=== RECORDS SUPPLIED ===
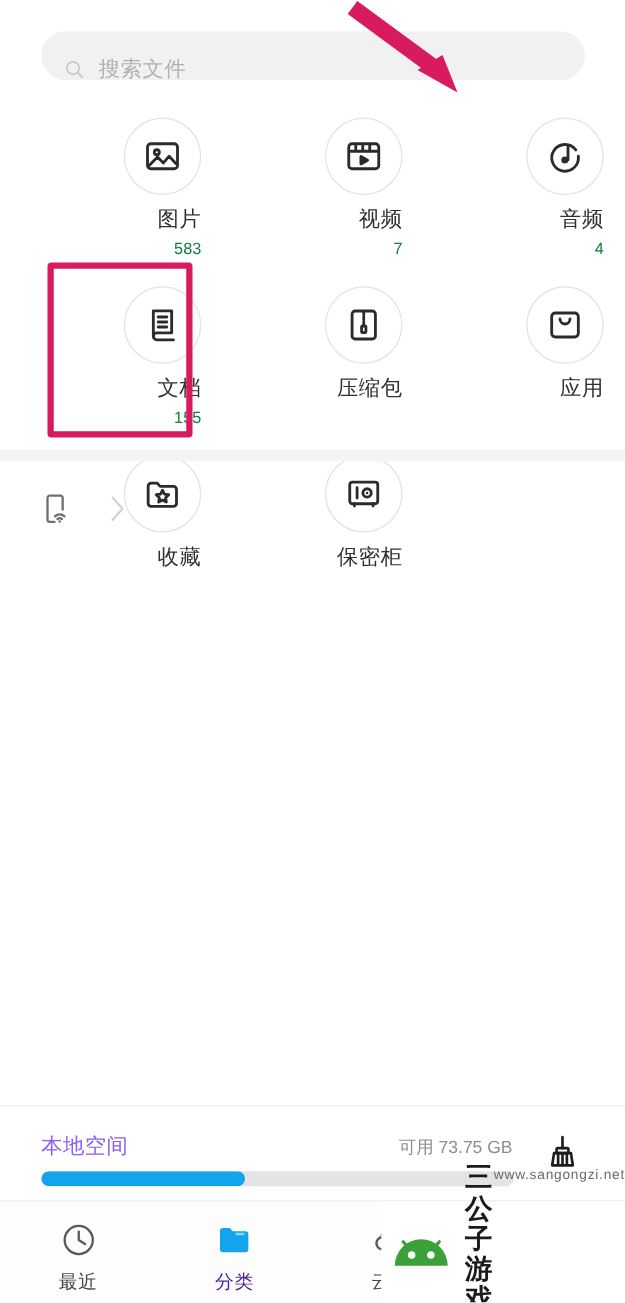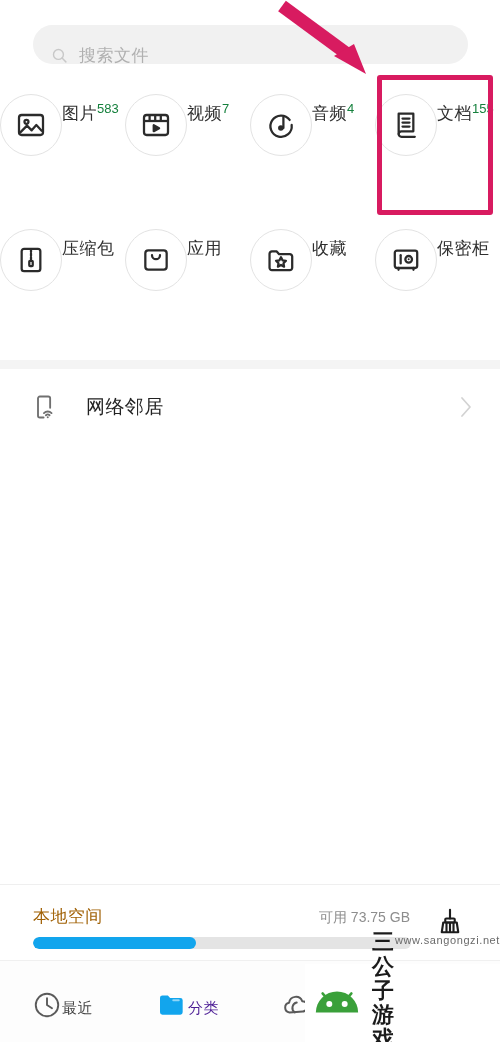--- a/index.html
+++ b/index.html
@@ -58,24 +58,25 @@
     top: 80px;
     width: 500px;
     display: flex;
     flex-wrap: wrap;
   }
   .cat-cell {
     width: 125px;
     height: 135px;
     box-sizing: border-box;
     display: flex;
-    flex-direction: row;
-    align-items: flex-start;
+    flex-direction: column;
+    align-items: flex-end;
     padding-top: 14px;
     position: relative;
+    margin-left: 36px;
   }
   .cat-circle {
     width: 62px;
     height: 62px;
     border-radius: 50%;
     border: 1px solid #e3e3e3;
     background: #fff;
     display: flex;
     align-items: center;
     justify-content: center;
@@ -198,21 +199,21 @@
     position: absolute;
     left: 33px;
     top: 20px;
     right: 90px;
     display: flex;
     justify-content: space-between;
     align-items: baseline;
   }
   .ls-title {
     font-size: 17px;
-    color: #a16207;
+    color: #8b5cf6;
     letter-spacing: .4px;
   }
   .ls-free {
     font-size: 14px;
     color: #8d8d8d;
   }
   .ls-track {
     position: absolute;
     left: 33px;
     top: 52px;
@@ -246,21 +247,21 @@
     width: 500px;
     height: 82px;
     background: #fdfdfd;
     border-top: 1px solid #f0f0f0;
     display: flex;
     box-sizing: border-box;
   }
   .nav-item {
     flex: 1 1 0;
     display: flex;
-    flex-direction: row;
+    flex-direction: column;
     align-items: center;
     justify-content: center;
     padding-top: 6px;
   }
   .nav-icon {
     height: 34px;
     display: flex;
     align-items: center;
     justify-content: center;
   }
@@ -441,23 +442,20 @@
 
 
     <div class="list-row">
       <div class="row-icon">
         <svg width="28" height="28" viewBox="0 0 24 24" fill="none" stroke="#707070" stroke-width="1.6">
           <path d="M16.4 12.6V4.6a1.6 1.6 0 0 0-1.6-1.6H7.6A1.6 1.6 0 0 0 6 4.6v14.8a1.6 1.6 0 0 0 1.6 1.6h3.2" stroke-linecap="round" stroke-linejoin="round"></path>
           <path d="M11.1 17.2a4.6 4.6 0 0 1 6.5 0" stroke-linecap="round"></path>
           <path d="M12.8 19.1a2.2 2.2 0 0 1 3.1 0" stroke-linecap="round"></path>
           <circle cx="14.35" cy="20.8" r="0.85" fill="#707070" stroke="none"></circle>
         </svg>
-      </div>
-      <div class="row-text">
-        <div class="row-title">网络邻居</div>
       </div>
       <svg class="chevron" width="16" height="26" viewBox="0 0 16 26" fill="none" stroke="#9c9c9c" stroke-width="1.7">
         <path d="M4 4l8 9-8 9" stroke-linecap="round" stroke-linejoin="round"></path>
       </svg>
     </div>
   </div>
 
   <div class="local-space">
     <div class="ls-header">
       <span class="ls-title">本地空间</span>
===
REQUIRED WORK:
Check every line of the data for the word "color". The response is the count alone.

REPLY:
3